Health Advice



Why it's hard for the US to cut or even control Medicare spending

Dennis W. Jansen, Professor of Economics and Director of the Private Enterprise Research Center, Texas A&M University and Andrew Rettenmaier, Executive Associate Director of the Private Enterprise Research Center, Texas A&M University, The Conversation on

Published in Health & Fitness

President Joe Biden’s 2024 proposed budget includes plans to shore up the finances of Medicare, the federal health insurance program that covers Americans who are 65 and up and some younger people with disabilities.

His administration aims to increase from 3.8% to 5% an existing Medicare tax that’s collected on the labor and investment earnings of Americans who make more than US$400,000 annually. It also aims to reap some savings from having the government negotiate prices on more prescription drugs.

The White House projects that these changes would generate an additional $650 billion in revenue over a decade.
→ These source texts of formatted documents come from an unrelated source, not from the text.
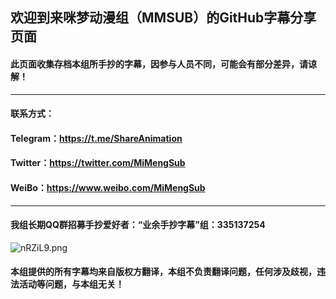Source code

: ## 欢迎到来咪梦动漫组（MMSUB）的GitHub字幕分享页面


#### 此页面收集存档本组所手抄的字幕，因参与人员不同，可能会有部分差异，请谅解！

---

#### 联系方式：

#### Telegram：https://t.me/ShareAnimation

#### Twitter：https://twitter.com/MiMengSub

#### WeiBo：https://www.weibo.com/MiMengSub

---

#### 我组长期QQ群招募手抄爱好者：“业余手抄字幕”组：335137254

![nRZiL9.png](https://s2.ax1x.com/2019/09/16/nRZiL9.png)

#### 本组提供的所有字幕均来自版权方翻译，本组不负责翻译问题，任何涉及歧视，违法活动等问题，与本组无关！
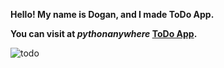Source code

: **Hello! My name is Dogan, and I made ToDo App.**

**You can visit at ***pythonanywhere*** <a href="http://doganseyfisen.pythonanywhere.com/" target="_blank">ToDo App</a>.**

![todo](https://user-images.githubusercontent.com/118891768/235792486-bfe33bfd-dc79-4c96-9efa-57bf43371eb6.png)
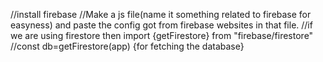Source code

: //install firebase
//Make a js file(name it something related to firebase for easyness) and paste the config got from firebase websites in that file.
//if we are using firestore then import {getFirestore} from "firebase/firestore"
//const db=getFirestore(app) {for fetching the database}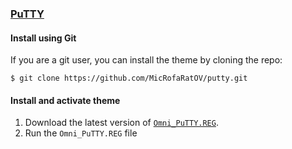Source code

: ### [PuTTY](https://www.putty.org/)

#### Install using Git

If you are a git user, you can install the theme by cloning the repo:

    $ git clone https://github.com/MicRofaRatOV/putty.git


#### Install and activate theme

1. Download the latest version of [`Omni_PuTTY.REG`](https://github.com/MicRofaRatOV/putty/releases/latest/download/Omni_PuTTY.REG).
2. Run the `Omni_PuTTY.REG` file
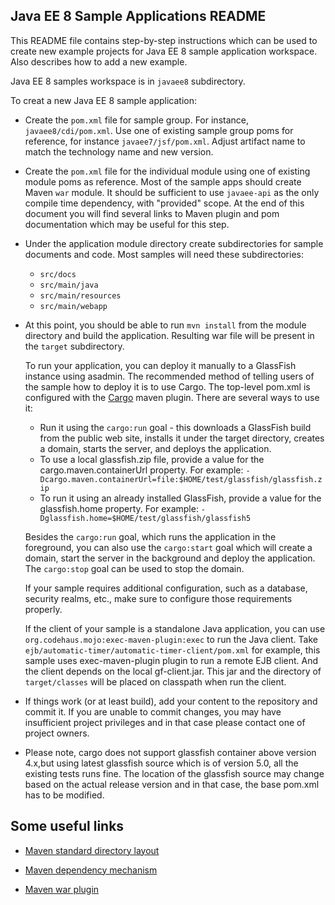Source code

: ## Java EE 8 Sample Applications README

This README file contains step-by-step instructions which can be used to create new example projects  for  Java EE 8 sample application workspace. Also describes how to add a new example.


Java EE 8 samples workspace is in `javaee8` subdirectory.

To creat a new Java EE 8 sample application:

* Create the `pom.xml` file for sample group. For instance, `javaee8/cdi/pom.xml`. Use one of existing sample group poms for reference, for instance `javaee7/jsf/pom.xml`. Adjust artifact name to match the technology name and new version.

* Create the `pom.xml` file for the individual module using one of existing module poms as reference. Most of the sample apps should create Maven `war` module. It should be sufficient to use `javaee-api` as the only compile time dependency, with "provided" scope. At the end of this document you will find several links to Maven plugin and pom documentation which may be useful for this step.

* Under the application module directory create subdirectories for sample documents and code. Most samples will need these subdirectories:
 	+ `src/docs`
 	+ `src/main/java`
 	+ `src/main/resources`
 	+ `src/main/webapp`

* At this point, you should be able to run `mvn install` from the module directory and build the application. Resulting war file will be present in the `target` subdirectory.

	To run your application, you can deploy it manually to a GlassFish instance using asadmin. The recommended method of telling users of the sample how to deploy it is to use Cargo. The top-level pom.xml is configured with the [Cargo](http://cargo.codehaus.org/) maven plugin. There are several ways to use it:

	+ Run it using the `cargo:run` goal - this downloads a GlassFish build from the public web site, installs it under the target directory, creates a domain, starts the server, and deploys the application.
	+ To use a local glassfish.zip file, provide a value for the cargo.maven.containerUrl property. For example: `-Dcargo.maven.containerUrl=file:$HOME/test/glassfish/glassfish.zip`
	+ To run it using an already installed GlassFish, provide a value for the glassfish.home property. For example: `-Dglassfish.home=$HOME/test/glassfish/glassfish5`

	Besides the `cargo:run` goal, which runs the application in the foreground, you can also use the `cargo:start` goal which will create a domain, start the server in the background and deploy the application. The `cargo:stop` goal can be used to stop the domain.

	If your sample requires additional configuration, such as a database, security realms, etc., make sure to configure those requirements properly. 

	If the client of your sample is a standalone Java application, you can use `org.codehaus.mojo:exec-maven-plugin:exec` to run the Java client. Take `ejb/automatic-timer/automatic-timer-client/pom.xml` for example, this sample uses exec-maven-plugin plugin to run a remote EJB client. And the client depends on the local gf-client.jar. This jar and the directory of `target/classes` will be placed on classpath when run the client.

* If things work (or at least build), add your content to the repository and commit it. If you are unable to commit changes, you may have insufficient project privileges and in that case please contact one of project owners.

* Please note, cargo does not support glassfish container above version 4.x,but using latest glassfish source which is of version 5.0, all the existing tests runs fine. The location of the glassfish source may change based on the actual release version and in that case, the base pom.xml has to be modified.


## Some useful links

* [Maven standard directory layout](http://maven.apache.org/guides/introduction/introduction-to-the-standard-directory-layout.html)

* [Maven dependency mechanism](http://maven.apache.org/guides/introduction/introduction-to-dependency-mechanism.html)

* [Maven war plugin](http://maven.apache.org/plugins/maven-war-plugin/)
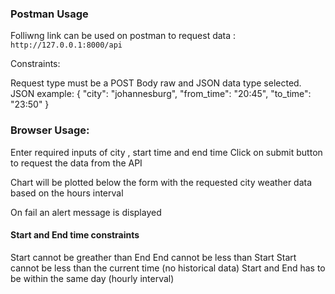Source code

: ### Postman Usage

Folliwng link can be used on postman to request data : 
`http://127.0.0.1:8000/api`

Constraints: 

Request type must be a POST
Body raw and JSON data type selected.
JSON example:
{
	"city": "johannesburg",
	"from_time": "20:45",
	"to_time": "23:50"
}

### Browser Usage:

Enter required inputs of city , start time and end time
Click on submit button to request the data from the API

Chart will be plotted below the form with the requested city weather data based on the hours interval 

On fail an alert message is displayed

#### Start and End time constraints

Start cannot be greather than End
End cannot be less than Start
Start cannot be less than the current time (no historical data)
Start and End has to be within the same day (hourly interval)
Some independent experts concur.

As economists who have long researched the Medicare and Social Security programs, we believe the president’s proposal is an important first step in opening the necessary debate on strengthening Medicare’s finances.
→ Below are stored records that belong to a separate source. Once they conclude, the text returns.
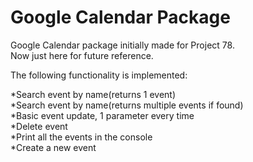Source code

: # Google Calendar Package
Google Calendar package initially made for Project 78.<br />
Now just here for future reference.<br />

The following functionality is implemented:<br />

*Search event by name(returns 1 event)<br />
*Search event by name(returns multiple events if found)<br />
*Basic event update, 1 parameter every time<br />
*Delete event<br />
*Print all the events in the console<br />
*Create a new event<br /><br />
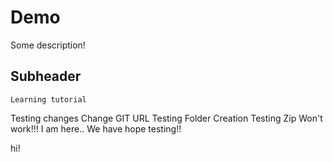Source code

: # Demo

Some description!

## Subheader

    Learning tutorial

Testing changes
Change
GIT URL
Testing Folder Creation
Testing Zip
Won't work!!!
I am here..
We have hope
testing!!

hi!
Medicare consumes more than 15% of the federal budget. The program cost $975 billion in 2022, out of the government’s $6.5 trillion in total federal spending.

As anyone who has enrolled in it can tell you, the program itself is rather complicated. It’s divided into three parts, known as A, B and D, each of which relies on revenue from a different mix of sources.


Medicare Part A covers care delivered at hospitals and nursing homes, as well as home health care. Part B pays for doctor’s visits and outpatient procedures, and Part D pays for prescription drugs. There’s also Part C, a private insurance option, known as Medicare Advantage. However, its costs are included in the accounting for Parts A and B.

Part A is primarily funded by a 1.45% Medicare payroll tax on both employees and employers. When that tax and the program’s other tax revenues don’t raise enough money to cover Part A’s costs, the program dips into the Medicare Hospital Insurance trust fund to make up the difference. The trust fund, amassed from past surplus payroll taxes, currently stands at around $143 billion.

Without spending cuts, funding increases or a combination of the two, the Medicare program’s trustees have predicted in their annual report that the Medicare trust fund will be exhausted by 2028. The trustees are the secretaries of the Treasury, Labor and Health and Human Services departments, plus the Social Security commissioner. There can be up to two additional trustees, but those seats are vacant.

Medicare’s expenses are rising rapidly with the retirement of baby boomers, the large generation of Americans born between 1946 and 1964, and rising health care costs.